Trying to not draw her interest, I turned away to check the radar app on my phone. The storms were now building and were directly to our East. I went into pilot mode and considered our options.

If Gooseberry Mesa gets heavy rain, it will rush down the slopes quickly and our campsite will be a mud mess. Radar shows it isn’t moving towards us. It will miss us. If we don’t pack up now, we could have to pack up later in the middle of a storm. Why did I not just buy that tent? We can see the lightning, but we can’t hear the thunder, so it isn’t close. If there is lightning, we are very exposed on the edge of this cliff.

Lyla kept her cool. She saw the lightning over the mesa and somehow wasn’t showing the smallest signs of fear. When the gust front of strong winds of the storms came she still kept calm, only worrying about her helmet blowing away.

There was no longer keeping Lyla away from an awareness of the storms. Together we looked at the radar app and I explained how the different colors mean varying intensity levels of rain.

“Right next to us is green-light rain, the red, the strong rain is miles away.”

Laying together as the wind grew stronger she still remained calm. I wondered if she would fall asleep as I would anxiously stay glued to the radar app through the night.

When the first sprinkles of rain hit our faces and we could hear the thunder, together we looked at the radar and we both knew it was time to make the phone call. Mom would be there in 30 minutes. First it was a scramble to pack up the camp in the blasting wind [the town is called Hurricane for a reason].
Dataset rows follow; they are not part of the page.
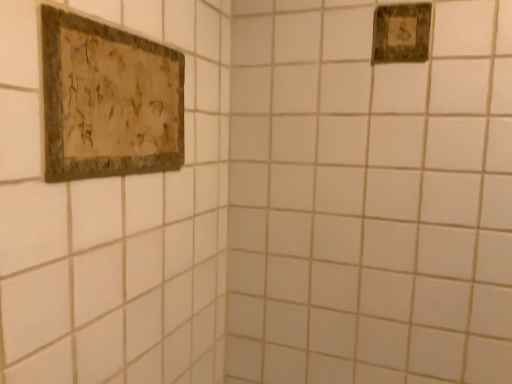
Locate an element on the screen. rustic wood sign at upper right, placed as the 2th picture frame when sorted from left to right is located at coordinates (401, 33).

What do you see at coordinates (401, 33) in the screenshot? The height and width of the screenshot is (384, 512). I see `rustic wood sign at upper right, which is counted as the first picture frame, starting from the back` at bounding box center [401, 33].

Find the location of `rustic wood picture frame at upper left, the 2th picture frame in the back-to-front sequence`. rustic wood picture frame at upper left, the 2th picture frame in the back-to-front sequence is located at coordinates (108, 100).

What do you see at coordinates (108, 100) in the screenshot? I see `rustic wood picture frame at upper left, the 1th picture frame from the front` at bounding box center [108, 100].

Where is `rustic wood sign at upper right, which is the 2th picture frame from front to back`? rustic wood sign at upper right, which is the 2th picture frame from front to back is located at coordinates (401, 33).

Considering the positions of objects rustic wood sign at upper right, positioned as the 1th picture frame in top-to-bottom order, and rustic wood picture frame at upper left, which is the 1th picture frame in bottom-to-top order, in the image provided, who is more to the right, rustic wood sign at upper right, positioned as the 1th picture frame in top-to-bottom order, or rustic wood picture frame at upper left, which is the 1th picture frame in bottom-to-top order,?

Positioned to the right is rustic wood sign at upper right, positioned as the 1th picture frame in top-to-bottom order.

Between rustic wood sign at upper right, which is counted as the first picture frame, starting from the back, and rustic wood picture frame at upper left, the 1th picture frame from the left, which one is positioned behind?

rustic wood sign at upper right, which is counted as the first picture frame, starting from the back, is more distant.

Which is closer to the camera, (398, 21) or (174, 164)?

Point (174, 164)

From the image's perspective, is rustic wood sign at upper right, which is the 2th picture frame from front to back, below rustic wood picture frame at upper left, the 1th picture frame from the front?

Actually, rustic wood sign at upper right, which is the 2th picture frame from front to back, appears above rustic wood picture frame at upper left, the 1th picture frame from the front, in the image.

From a real-world perspective, is rustic wood sign at upper right, acting as the 1th picture frame starting from the right, positioned above or below rustic wood picture frame at upper left, the 2th picture frame in the back-to-front sequence?

Clearly, from a real-world perspective, rustic wood sign at upper right, acting as the 1th picture frame starting from the right, is above rustic wood picture frame at upper left, the 2th picture frame in the back-to-front sequence.

Which of these two, rustic wood sign at upper right, which is the 2th picture frame from front to back, or rustic wood picture frame at upper left, the 1th picture frame from the left, is thinner?

rustic wood sign at upper right, which is the 2th picture frame from front to back, is thinner.

Who is taller, rustic wood sign at upper right, which is counted as the first picture frame, starting from the back, or rustic wood picture frame at upper left, the 1th picture frame from the left?

Standing taller between the two is rustic wood picture frame at upper left, the 1th picture frame from the left.

Can you confirm if rustic wood sign at upper right, positioned as the 1th picture frame in top-to-bottom order, is smaller than rustic wood picture frame at upper left, the 1th picture frame from the front?

Correct, rustic wood sign at upper right, positioned as the 1th picture frame in top-to-bottom order, occupies less space than rustic wood picture frame at upper left, the 1th picture frame from the front.

Could rustic wood picture frame at upper left, the 1th picture frame from the left, be considered to be inside rustic wood sign at upper right, acting as the 1th picture frame starting from the right?

Actually, rustic wood picture frame at upper left, the 1th picture frame from the left, is outside rustic wood sign at upper right, acting as the 1th picture frame starting from the right.

In the scene shown: Is rustic wood sign at upper right, the 2th picture frame when ordered from bottom to top, touching rustic wood picture frame at upper left, the 2th picture frame in the back-to-front sequence?

No, rustic wood sign at upper right, the 2th picture frame when ordered from bottom to top, is not in contact with rustic wood picture frame at upper left, the 2th picture frame in the back-to-front sequence.

Could you tell me if rustic wood sign at upper right, which is the 2th picture frame from front to back, is turned towards rustic wood picture frame at upper left, acting as the second picture frame starting from the right?

No.

Can you tell me how much rustic wood sign at upper right, positioned as the 1th picture frame in top-to-bottom order, and rustic wood picture frame at upper left, which is the 1th picture frame in bottom-to-top order, differ in facing direction?

90 degrees.

How much distance is there between rustic wood sign at upper right, which is counted as the first picture frame, starting from the back, and rustic wood picture frame at upper left, which is the second picture frame from top to bottom?

rustic wood sign at upper right, which is counted as the first picture frame, starting from the back, is 19.38 inches from rustic wood picture frame at upper left, which is the second picture frame from top to bottom.

You are a GUI agent. You are given a task and a screenshot of the screen. Output one action in this format:
    pyautogui.click(x=<x>, y=<y>)
    Task: Click on the picture frame that appears above the rustic wood picture frame at upper left, the 2th picture frame in the back-to-front sequence (from the image's perspective)
    The width and height of the screenshot is (512, 384).
    Given the screenshot: What is the action you would take?
    pyautogui.click(x=401, y=33)

Considering the positions of objects rustic wood picture frame at upper left, the 2th picture frame in the back-to-front sequence, and rustic wood sign at upper right, the 2th picture frame when ordered from bottom to top, in the image provided, who is more to the left, rustic wood picture frame at upper left, the 2th picture frame in the back-to-front sequence, or rustic wood sign at upper right, the 2th picture frame when ordered from bottom to top,?

From the viewer's perspective, rustic wood picture frame at upper left, the 2th picture frame in the back-to-front sequence, appears more on the left side.

Does rustic wood picture frame at upper left, which is the second picture frame from top to bottom, lie behind rustic wood sign at upper right, which is counted as the first picture frame, starting from the back?

No.

Considering the points (72, 98) and (381, 53), which point is in front, point (72, 98) or point (381, 53)?

The point (72, 98) is in front.

From the image's perspective, which object appears higher, rustic wood picture frame at upper left, the 1th picture frame from the left, or rustic wood sign at upper right, placed as the 2th picture frame when sorted from left to right?

rustic wood sign at upper right, placed as the 2th picture frame when sorted from left to right, is shown above in the image.

From a real-world perspective, relative to rustic wood sign at upper right, acting as the 1th picture frame starting from the right, is rustic wood picture frame at upper left, acting as the second picture frame starting from the right, vertically above or below?

rustic wood picture frame at upper left, acting as the second picture frame starting from the right, is below rustic wood sign at upper right, acting as the 1th picture frame starting from the right.

Does rustic wood picture frame at upper left, which is the second picture frame from top to bottom, have a greater width compared to rustic wood sign at upper right, which is counted as the first picture frame, starting from the back?

Yes.

Considering the sizes of objects rustic wood picture frame at upper left, the 1th picture frame from the left, and rustic wood sign at upper right, the 2th picture frame when ordered from bottom to top, in the image provided, who is taller, rustic wood picture frame at upper left, the 1th picture frame from the left, or rustic wood sign at upper right, the 2th picture frame when ordered from bottom to top,?

With more height is rustic wood picture frame at upper left, the 1th picture frame from the left.

Between rustic wood picture frame at upper left, which is the second picture frame from top to bottom, and rustic wood sign at upper right, acting as the 1th picture frame starting from the right, which one has larger size?

With larger size is rustic wood picture frame at upper left, which is the second picture frame from top to bottom.

Which is correct: rustic wood picture frame at upper left, the 1th picture frame from the left, is inside rustic wood sign at upper right, placed as the 2th picture frame when sorted from left to right, or outside of it?

rustic wood picture frame at upper left, the 1th picture frame from the left, exists outside the volume of rustic wood sign at upper right, placed as the 2th picture frame when sorted from left to right.

Is the surface of rustic wood picture frame at upper left, which is the 1th picture frame in bottom-to-top order, in direct contact with rustic wood sign at upper right, which is the 2th picture frame from front to back?

No.

Does rustic wood picture frame at upper left, the 1th picture frame from the front, turn towards rustic wood sign at upper right, acting as the 1th picture frame starting from the right?

No, rustic wood picture frame at upper left, the 1th picture frame from the front, is not turned towards rustic wood sign at upper right, acting as the 1th picture frame starting from the right.

How many degrees apart are the facing directions of rustic wood picture frame at upper left, which is the 1th picture frame in bottom-to-top order, and rustic wood sign at upper right, which is the 2th picture frame from front to back?

rustic wood picture frame at upper left, which is the 1th picture frame in bottom-to-top order, and rustic wood sign at upper right, which is the 2th picture frame from front to back, are facing 90 degrees away from each other.

Find the location of a particular element. Image resolution: width=512 pixels, height=384 pixels. picture frame below the rustic wood sign at upper right, placed as the 2th picture frame when sorted from left to right (from the image's perspective) is located at coordinates (108, 100).

You are a GUI agent. You are given a task and a screenshot of the screen. Output one action in this format:
    pyautogui.click(x=<x>, y=<y>)
    Task: Click on the picture frame above the rustic wood picture frame at upper left, the 1th picture frame from the front (from a real-world perspective)
    The image size is (512, 384).
    Given the screenshot: What is the action you would take?
    pyautogui.click(x=401, y=33)

Image resolution: width=512 pixels, height=384 pixels. I want to click on picture frame on the left of rustic wood sign at upper right, which is the 2th picture frame from front to back, so click(x=108, y=100).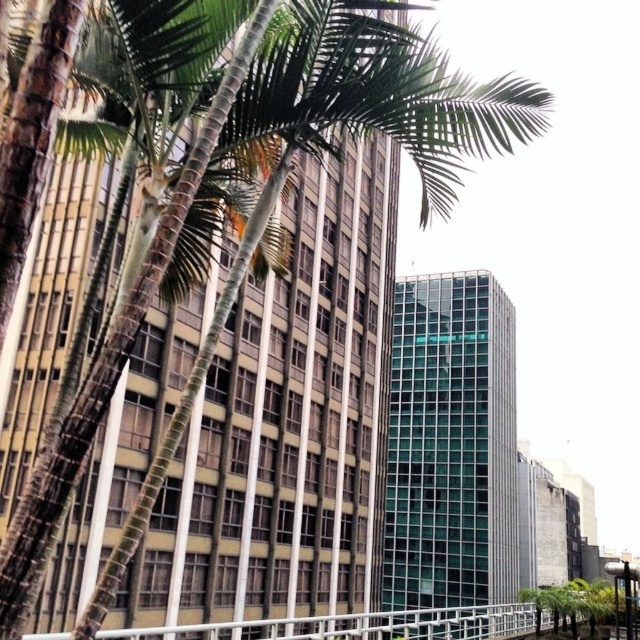
Question: Which point is closer to the camera?

Choices:
 (A) green leafy tree at lower right
 (B) white metal rail at lower center

Answer: (B)

Question: Which object appears closest to the camera in this image?

Choices:
 (A) white metal rail at lower center
 (B) green leafy tree at lower right

Answer: (A)

Question: Is white metal rail at lower center to the left of green leafy tree at lower right from the viewer's perspective?

Choices:
 (A) yes
 (B) no

Answer: (A)

Question: Which of the following is the closest to the observer?

Choices:
 (A) (637, 612)
 (B) (310, 620)

Answer: (B)

Question: Is white metal rail at lower center positioned at the back of green leafy tree at lower right?

Choices:
 (A) no
 (B) yes

Answer: (A)

Question: Is white metal rail at lower center to the left of green leafy tree at lower right from the viewer's perspective?

Choices:
 (A) no
 (B) yes

Answer: (B)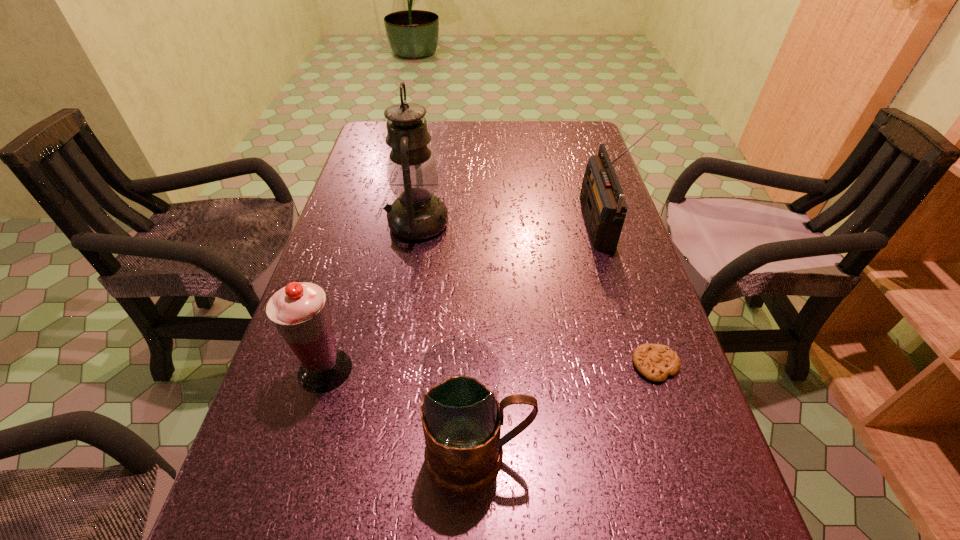
Locate which object ranks in proximity to the radio receiver. Please provide its 2D coordinates. Your answer should be formatted as a tuple, i.e. [(x, y)], where the tuple contains the x and y coordinates of a point satisfying the conditions above.

[(655, 362)]

Identify which object is located as the nearest to the oil lamp. Please provide its 2D coordinates. Your answer should be formatted as a tuple, i.e. [(x, y)], where the tuple contains the x and y coordinates of a point satisfying the conditions above.

[(299, 311)]

Find the location of a particular element. This screenshot has width=960, height=540. vacant region that satisfies the following two spatial constraints: 1. on the front-facing side of the cookie; 2. on the right side of the radio receiver is located at coordinates (640, 364).

Where is `vacant space that satisfies the following two spatial constraints: 1. on the back side of the shortest object; 2. on the front-facing side of the radio receiver`? This screenshot has height=540, width=960. vacant space that satisfies the following two spatial constraints: 1. on the back side of the shortest object; 2. on the front-facing side of the radio receiver is located at coordinates (609, 225).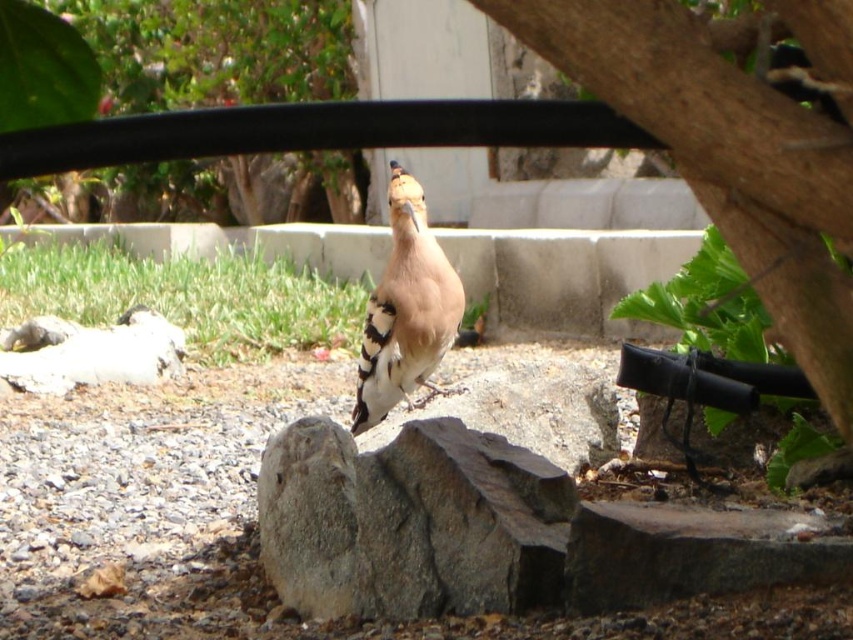
You are a birdwatcher observing the scene. You notice the brown rough bark at upper right and the brown speckled feathers at center. Which object is shorter in height?

The brown rough bark at upper right has a lesser height compared to the brown speckled feathers at center, so the brown rough bark at upper right is shorter in height.

You are standing in the garden and want to place a small flag at the point closest to the bird. Which point should you choose between point (328, 401) and point (369, 364)?

Point (328, 401) is closer to the bird because it is further to the viewer than point (369, 364).

You are standing at the edge of the garden and want to place a small statue exactly at the center of the gray gravel at center. According to the coordinates provided, where should you place the statue?

You should place the statue at the coordinates point (236, 525) where the gray gravel at center is located.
After our bikes were loaded we started to head back to the trailhead. She did awesome pressing through the dark, wind, and rain keeping her cool.

Since Lyla wasn’t experienced riding at night, we did a hike a bike one mile back to the trailhead. When the lights of the truck were in view, she reminded me:

“Dad, you said that something needed to go wrong to have an adventure. Well, we had something go wrong.”

“Lyla, your right. This was fun. Thanks for going on an adventure with me.”

“Yeah dad, this was fun.”

Even though we ended up sleeping in our own beds that night, together we had our great adventure. It was only a two-mile round trip that lasted three hours. I hope that for both of us we’ll remember it forever.